Lesson #2: Vulnerabilities Have Increased
After Covid-19 arrived in early 2020, remote work took firm hold – especially among knowledge workers across a wide swath of industry sectors. With it came a dizzying array of new cybersecurity attack vectors. Along with the more plentiful ‘conventional’ external threat actors, insiders now have better odds of breaching network defenses and stealing intellectual property and sensitive data from the privacy of their own homes. Meanwhile, security teams are scrambling to secure new devices and monitor workers outside the traditional perimeter. Their latest unenviable risk management challenge: the double whammy of a rapidly evolving threat (see Lesson #1) and drastically increased vulnerabilities.
Lesson #3: Don’t Wait to Launch Your Program
Launching an insider threat mitigation program can be a long and complex affair. Detection systems must be selected and deployed, data sources must be connected and staff and management need training in governance and operations.
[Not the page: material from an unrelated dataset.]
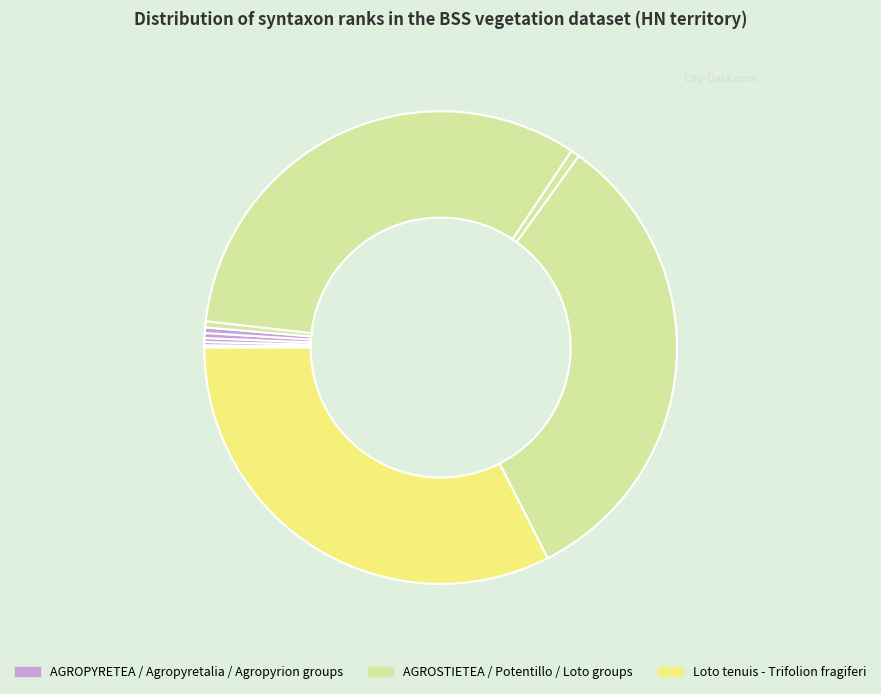

To the nearest percent, what is the average slice percentage?

10%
The required commitment in dollars and labor hours before concrete results are obtained can discourage all but the most committed leaders from green-lighting such a program. That said, incidents involving insider threats increased by 47 percent between 2018 and 2020, and no is one predicting the pace will slow. Considering that statistic, coupled with the high cost of cleaning up the mess left behind by an insider attack, the best time to launch an insider threat program was yesterday.